Cloud Operators Continue to Push for Silicon Diversity as We Enter the 51.2 Tbps Switch Era
As we engaged with Cloud Operators over the past two quarters, the shift away from COVID-19 supply constraints and toward next-generation build-outs became apparent in a changing of priorities. In our 4Q reports, one could see this with one of the cloud operators’ 800G ramp. What is very clear with 800G, 1.6T, and Ethernet in AI/ML planning is that cloud operators want more vendor diversity at the system and silicon levels. While it may be an evident best practice to be multi-vendor, the COVID-19 supply shock reinforced and made multi-vendor a more critical priority.
If we look at the 3.2 Tbps (100G) generation, Broadcom was the majority of each Cloud operator environment. In our market shares, Broadcom recorded several records in this generation, and almost all cloud traffic ran on Broadcom’s ASICs. With 12.8 Tbps (400G), those same operators began to diversify, with one of the cloud operators moving significant volume over to Innovium’s Teralynx 7. We note the cloud operator also shifted white box suppliers to further its supply chain diversity. 650 Group market share data showed a significant difference in market share between these two generations of ASICs.
At the start of the 51.2Tbps era, we expect cloud operators to increase diversity even further. We see this in our interviews and supply chain studies for both traditional compute and the AI/ML Ethernet networks for back-end and front-end. The four main options that they will be using are Broadcom (Tomahawk 5), Cisco (Silicon One G200), Marvell (Teralynx 10), and Nvidia (Spectrum 4). While additional families and flavors will exist, such as deep buffer ASICs in some AI/ML workloads and DCI, over 90% of the 51.2T volume will be these four silicon offerings over the next 2-3 years.

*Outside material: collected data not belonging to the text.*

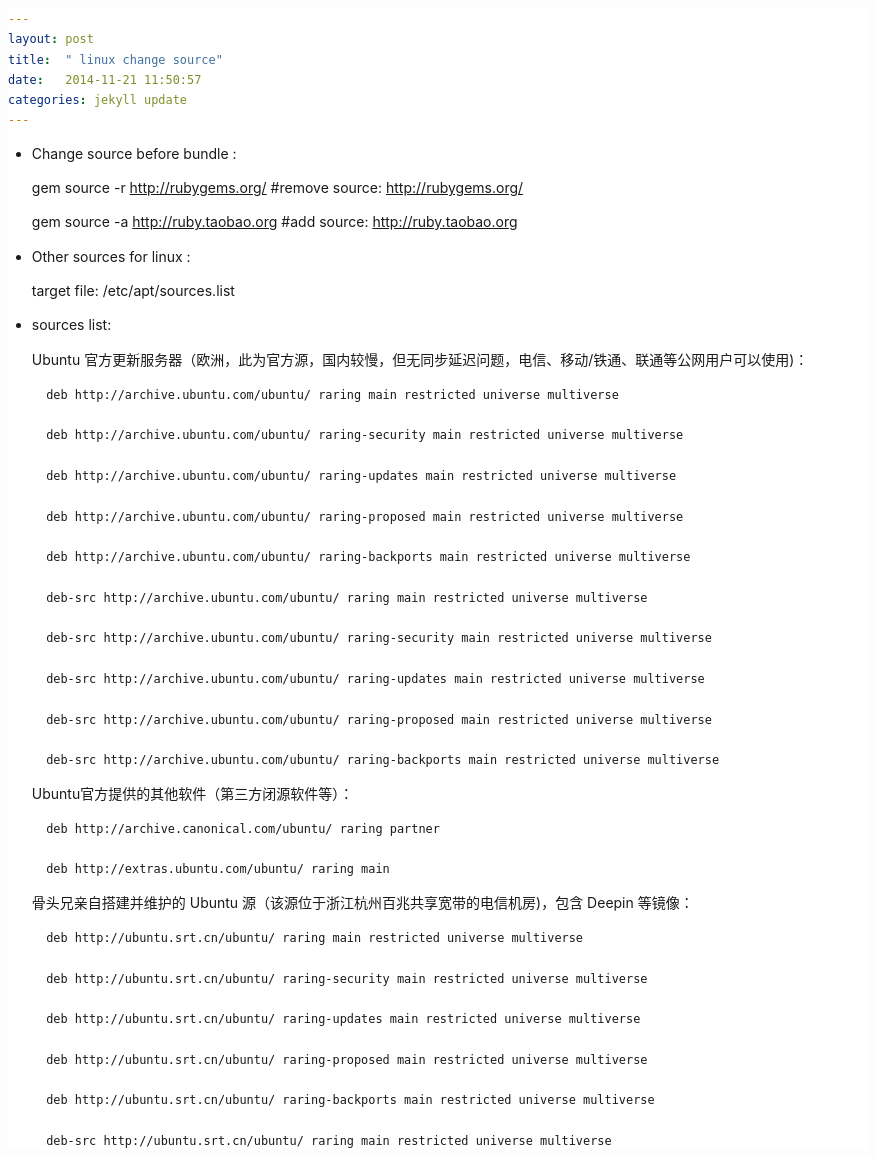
 ```yaml
---
layout: post
title:  " linux change source"
date:   2014-11-21 11:50:57
categories: jekyll update
---
```


- Change source before bundle :

    gem source -r http://rubygems.org/     #remove source: http://rubygems.org/

    gem source -a http://ruby.taobao.org  #add source: http://ruby.taobao.org

- Other sources for linux  :

    target file:  /etc/apt/sources.list

- sources list:

    Ubuntu 官方更新服务器（欧洲，此为官方源，国内较慢，但无同步延迟问题，电信、移动/铁通、联通等公网用户可以使用)：

        deb http://archive.ubuntu.com/ubuntu/ raring main restricted universe multiverse

        deb http://archive.ubuntu.com/ubuntu/ raring-security main restricted universe multiverse

        deb http://archive.ubuntu.com/ubuntu/ raring-updates main restricted universe multiverse

        deb http://archive.ubuntu.com/ubuntu/ raring-proposed main restricted universe multiverse

        deb http://archive.ubuntu.com/ubuntu/ raring-backports main restricted universe multiverse

        deb-src http://archive.ubuntu.com/ubuntu/ raring main restricted universe multiverse

        deb-src http://archive.ubuntu.com/ubuntu/ raring-security main restricted universe multiverse

        deb-src http://archive.ubuntu.com/ubuntu/ raring-updates main restricted universe multiverse

        deb-src http://archive.ubuntu.com/ubuntu/ raring-proposed main restricted universe multiverse

        deb-src http://archive.ubuntu.com/ubuntu/ raring-backports main restricted universe multiverse

    Ubuntu官方提供的其他软件（第三方闭源软件等）：

        deb http://archive.canonical.com/ubuntu/ raring partner

        deb http://extras.ubuntu.com/ubuntu/ raring main


    骨头兄亲自搭建并维护的 Ubuntu 源（该源位于浙江杭州百兆共享宽带的电信机房)，包含 Deepin 等镜像：

        deb http://ubuntu.srt.cn/ubuntu/ raring main restricted universe multiverse

        deb http://ubuntu.srt.cn/ubuntu/ raring-security main restricted universe multiverse

        deb http://ubuntu.srt.cn/ubuntu/ raring-updates main restricted universe multiverse

        deb http://ubuntu.srt.cn/ubuntu/ raring-proposed main restricted universe multiverse

        deb http://ubuntu.srt.cn/ubuntu/ raring-backports main restricted universe multiverse

        deb-src http://ubuntu.srt.cn/ubuntu/ raring main restricted universe multiverse
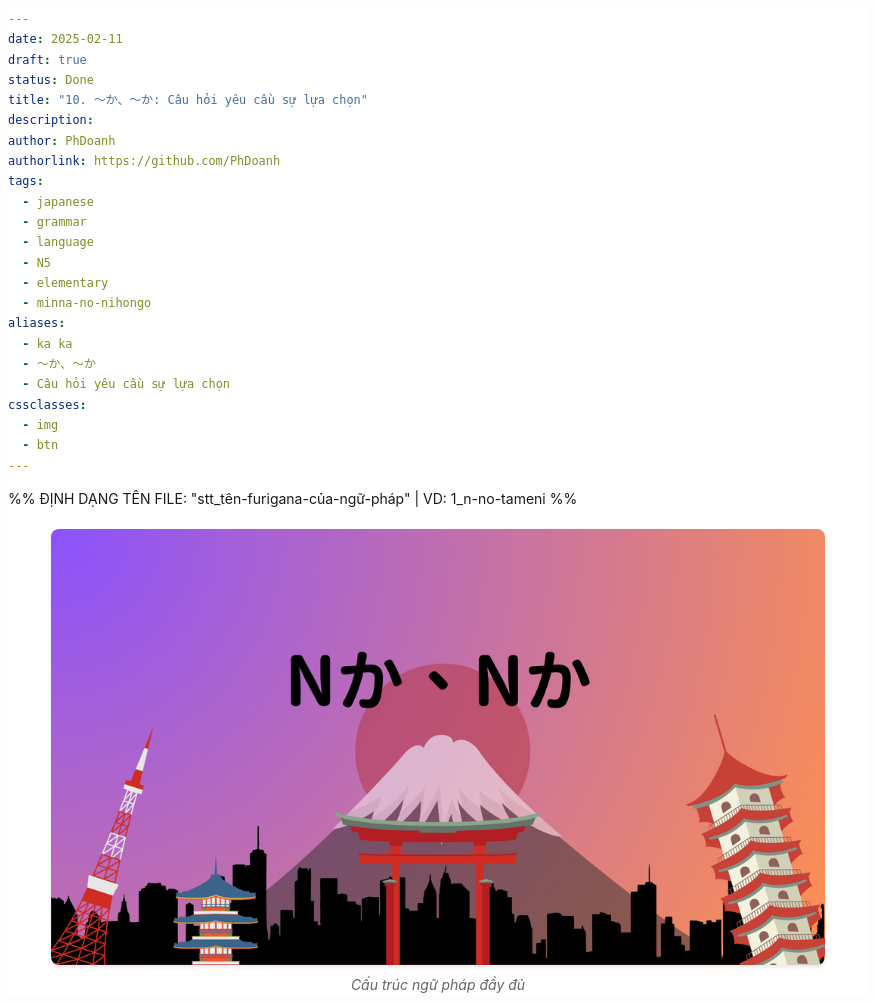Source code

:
 ```yaml
---
date: 2025-02-11
draft: true
status: Done
title: "10. ～か、～か: Câu hỏi yêu cầu sự lựa chọn"
description:
author: PhDoanh
authorlink: https://github.com/PhDoanh
tags:
  - japanese
  - grammar
  - language
  - N5
  - elementary
  - minna-no-nihongo
aliases:
  - ka ka
  - ～か、～か
  - Câu hỏi yêu cầu sự lựa chọn
cssclasses:
  - img
  - btn
---
```

%% ĐỊNH DẠNG TÊN FILE: "stt_tên-furigana-của-ngữ-pháp" | VD: 1_n-no-tameni %%

<figure style="text-align: center; margin: 20px auto;">
  <img 
    src="images/10_ka-ka.png"
    alt="Câu hỏi yêu cầu sự lựa chọn" 
    style="
      width: 90%;
      height: auto;
      display: block;
      margin: 0 auto;
      border-radius: 8px;
      box-shadow: 0 2px 4px rgba(0,0,0,0.1);
    "
  >
  <figcaption style="
    font-style: italic;
    color: #666;
    margin-top: 10px;
    font-size: 1em;
    padding: 0 10px;
  ">
    <em>Cấu trúc ngữ pháp đầy đủ</em>
  </figcaption>
</figure>
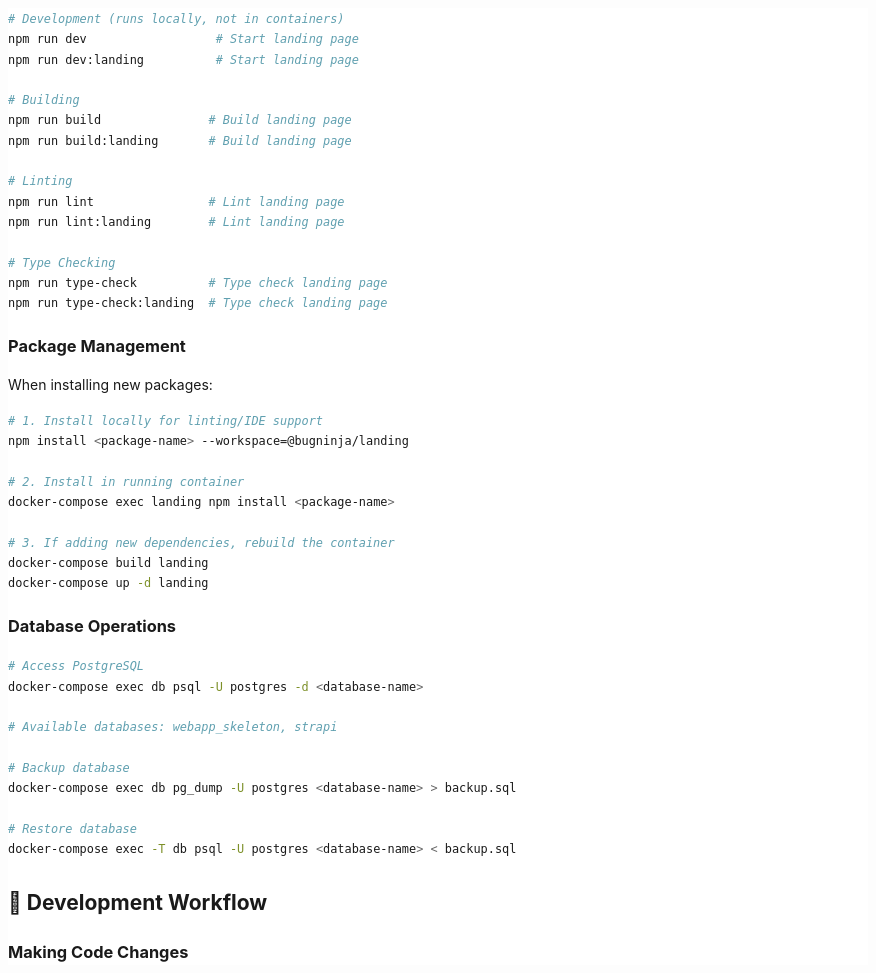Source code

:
 ```bash
# Development (runs locally, not in containers)
npm run dev                  # Start landing page
npm run dev:landing          # Start landing page

# Building
npm run build               # Build landing page
npm run build:landing       # Build landing page

# Linting
npm run lint                # Lint landing page
npm run lint:landing        # Lint landing page

# Type Checking
npm run type-check          # Type check landing page
npm run type-check:landing  # Type check landing page
```

### Package Management

When installing new packages:

```bash
# 1. Install locally for linting/IDE support
npm install <package-name> --workspace=@bugninja/landing

# 2. Install in running container
docker-compose exec landing npm install <package-name>

# 3. If adding new dependencies, rebuild the container
docker-compose build landing
docker-compose up -d landing
```

### Database Operations

```bash
# Access PostgreSQL
docker-compose exec db psql -U postgres -d <database-name>

# Available databases: webapp_skeleton, strapi

# Backup database
docker-compose exec db pg_dump -U postgres <database-name> > backup.sql

# Restore database
docker-compose exec -T db psql -U postgres <database-name> < backup.sql
```

## 🔧 Development Workflow

### Making Code Changes
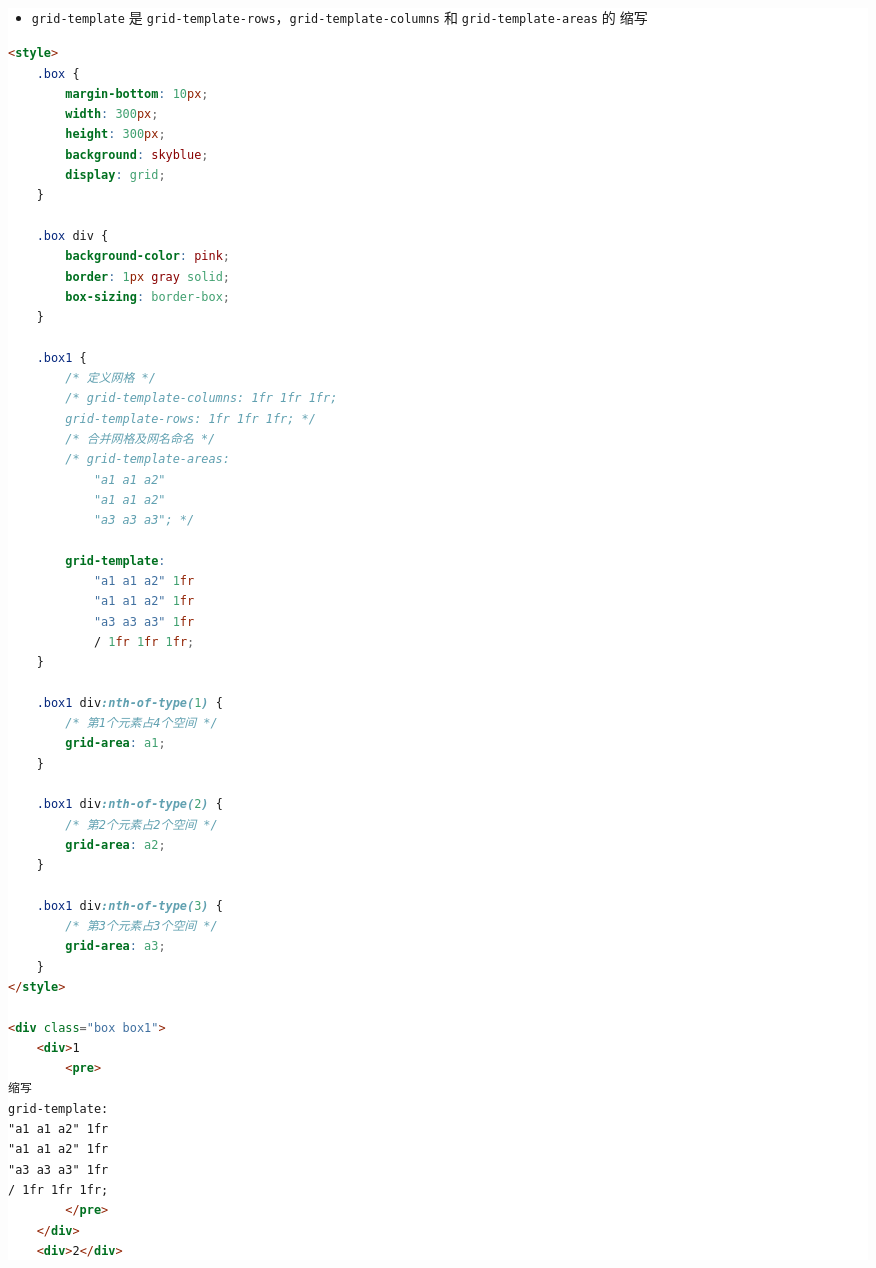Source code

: - `grid-template` 是  `grid-template-rows`，`grid-template-columns` 和 `grid-template-areas` 的 缩写

<HtmlDemo>

```html
<style>
    .box {
        margin-bottom: 10px;
        width: 300px;
        height: 300px;
        background: skyblue;
        display: grid;
    }

    .box div {
        background-color: pink;
        border: 1px gray solid;
        box-sizing: border-box;
    }

    .box1 {
        /* 定义网格 */
        /* grid-template-columns: 1fr 1fr 1fr;
        grid-template-rows: 1fr 1fr 1fr; */
        /* 合并网格及网名命名 */
        /* grid-template-areas:
            "a1 a1 a2"
            "a1 a1 a2"
            "a3 a3 a3"; */

        grid-template:
            "a1 a1 a2" 1fr
            "a1 a1 a2" 1fr
            "a3 a3 a3" 1fr
            / 1fr 1fr 1fr;
    }

    .box1 div:nth-of-type(1) {
        /* 第1个元素占4个空间 */
        grid-area: a1;
    }

    .box1 div:nth-of-type(2) {
        /* 第2个元素占2个空间 */
        grid-area: a2;
    }

    .box1 div:nth-of-type(3) {
        /* 第3个元素占3个空间 */
        grid-area: a3;
    }
</style>

<div class="box box1">
    <div>1 
        <pre>
缩写                
grid-template:
"a1 a1 a2" 1fr
"a1 a1 a2" 1fr
"a3 a3 a3" 1fr
/ 1fr 1fr 1fr;                
        </pre>
    </div>
    <div>2</div>
```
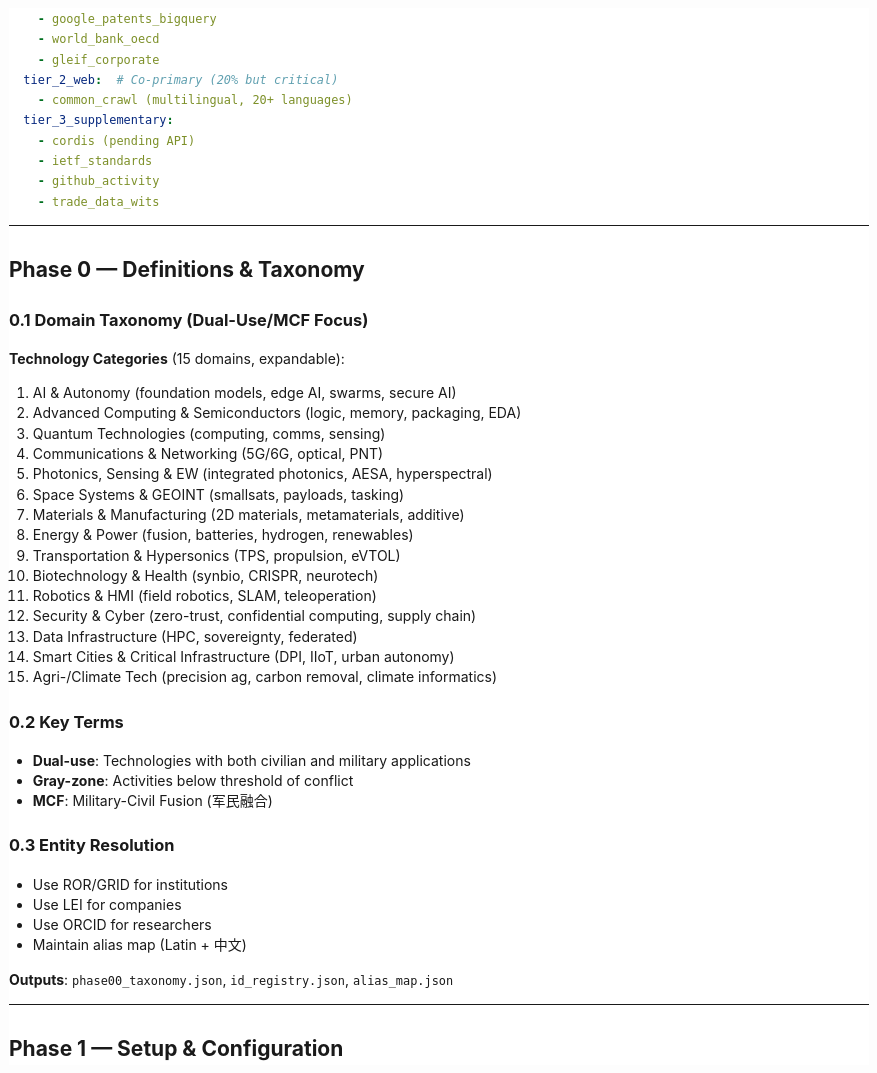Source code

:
 ```yaml
    - google_patents_bigquery
    - world_bank_oecd
    - gleif_corporate
  tier_2_web:  # Co-primary (20% but critical)
    - common_crawl (multilingual, 20+ languages)
  tier_3_supplementary:
    - cordis (pending API)
    - ietf_standards
    - github_activity
    - trade_data_wits
```

---

## Phase 0 — Definitions & Taxonomy

### 0.1 Domain Taxonomy (Dual-Use/MCF Focus)

**Technology Categories** (15 domains, expandable):
1. AI & Autonomy (foundation models, edge AI, swarms, secure AI)
2. Advanced Computing & Semiconductors (logic, memory, packaging, EDA)
3. Quantum Technologies (computing, comms, sensing)
4. Communications & Networking (5G/6G, optical, PNT)
5. Photonics, Sensing & EW (integrated photonics, AESA, hyperspectral)
6. Space Systems & GEOINT (smallsats, payloads, tasking)
7. Materials & Manufacturing (2D materials, metamaterials, additive)
8. Energy & Power (fusion, batteries, hydrogen, renewables)
9. Transportation & Hypersonics (TPS, propulsion, eVTOL)
10. Biotechnology & Health (synbio, CRISPR, neurotech)
11. Robotics & HMI (field robotics, SLAM, teleoperation)
12. Security & Cyber (zero-trust, confidential computing, supply chain)
13. Data Infrastructure (HPC, sovereignty, federated)
14. Smart Cities & Critical Infrastructure (DPI, IIoT, urban autonomy)
15. Agri-/Climate Tech (precision ag, carbon removal, climate informatics)

### 0.2 Key Terms
- **Dual-use**: Technologies with both civilian and military applications
- **Gray-zone**: Activities below threshold of conflict
- **MCF**: Military-Civil Fusion (军民融合)

### 0.3 Entity Resolution
- Use ROR/GRID for institutions
- Use LEI for companies
- Use ORCID for researchers
- Maintain alias map (Latin + 中文)

**Outputs**: `phase00_taxonomy.json`, `id_registry.json`, `alias_map.json`

---

## Phase 1 — Setup & Configuration
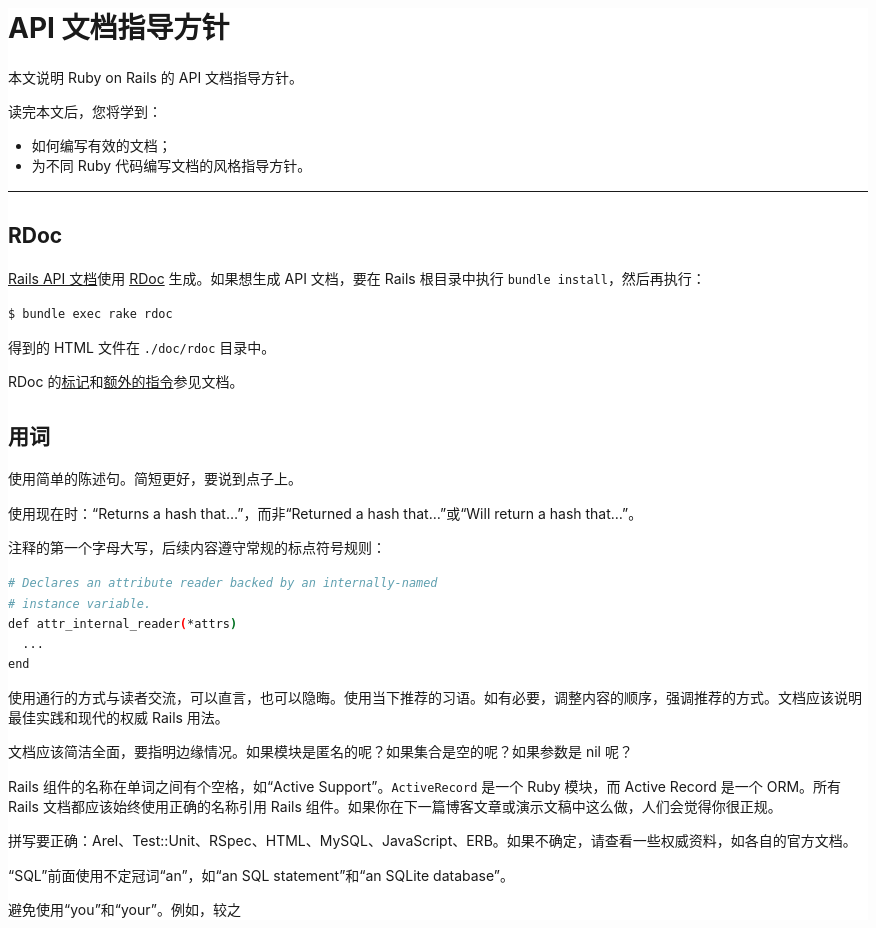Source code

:# API 文档指导方针

本文说明 Ruby on Rails 的 API 文档指导方针。

读完本文后，您将学到：

*   如何编写有效的文档；
*   为不同 Ruby 代码编写文档的风格指导方针。

-----------------------------------------------------------------------------

<a class="anchor" id="rdoc"></a>

## RDoc

[Rails API 文档](http://api.rubyonrails.org/)使用 [RDoc](http://docs.seattlerb.org/rdoc/) 生成。如果想生成 API 文档，要在 Rails 根目录中执行 `bundle install`，然后再执行：

```sh
$ bundle exec rake rdoc
```

得到的 HTML 文件在 `./doc/rdoc` 目录中。

RDoc 的[标记](http://docs.seattlerb.org/rdoc/RDoc/Markup.html)和[额外的指令](http://docs.seattlerb.org/rdoc/RDoc/Parser/Ruby.html)参见文档。

<a class="anchor" id="wording"></a>

## 用词

使用简单的陈述句。简短更好，要说到点子上。

使用现在时：“Returns a hash that&#8230;&#8203;”，而非“Returned a hash that&#8230;&#8203;”或“Will return a hash that&#8230;&#8203;”。

注释的第一个字母大写，后续内容遵守常规的标点符号规则：

```sh
# Declares an attribute reader backed by an internally-named
# instance variable.
def attr_internal_reader(*attrs)
  ...
end
```

使用通行的方式与读者交流，可以直言，也可以隐晦。使用当下推荐的习语。如有必要，调整内容的顺序，强调推荐的方式。文档应该说明最佳实践和现代的权威 Rails 用法。

文档应该简洁全面，要指明边缘情况。如果模块是匿名的呢？如果集合是空的呢？如果参数是 nil 呢？

Rails 组件的名称在单词之间有个空格，如“Active Support”。`ActiveRecord` 是一个 Ruby 模块，而 Active Record 是一个 ORM。所有 Rails 文档都应该始终使用正确的名称引用 Rails 组件。如果你在下一篇博客文章或演示文稿中这么做，人们会觉得你很正规。

拼写要正确：Arel、Test::Unit、RSpec、HTML、MySQL、JavaScript、ERB。如果不确定，请查看一些权威资料，如各自的官方文档。

“SQL”前面使用不定冠词“an”，如“an SQL statement”和“an SQLite database”。

避免使用“you”和“your”。例如，较之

Silicon and system diversity is why executives at the Broadcom alternative companies enthusiastically talk about proofs-of-concept (POC) and RFP visibility. Cloud operators are giving them more opportunities in the 51.2 Tbps generation to compete for business. A mix of custom OS solutions, traditional vendor NOS, and the SONiC open source OS will run on all these ASICs. With 51.2 Tbps multiple Cloud Operators plan to second source switch silicon.
Given where network designs will go for the rest of the decade, we view vendor diversity and a robust silicon ecosystem as critical to building out AI/ML, pushing the envelope on DCI, and providing an incentive to keep innovating. After all, it won’t be long before 102.4 Tbps announcements begin to hit the market.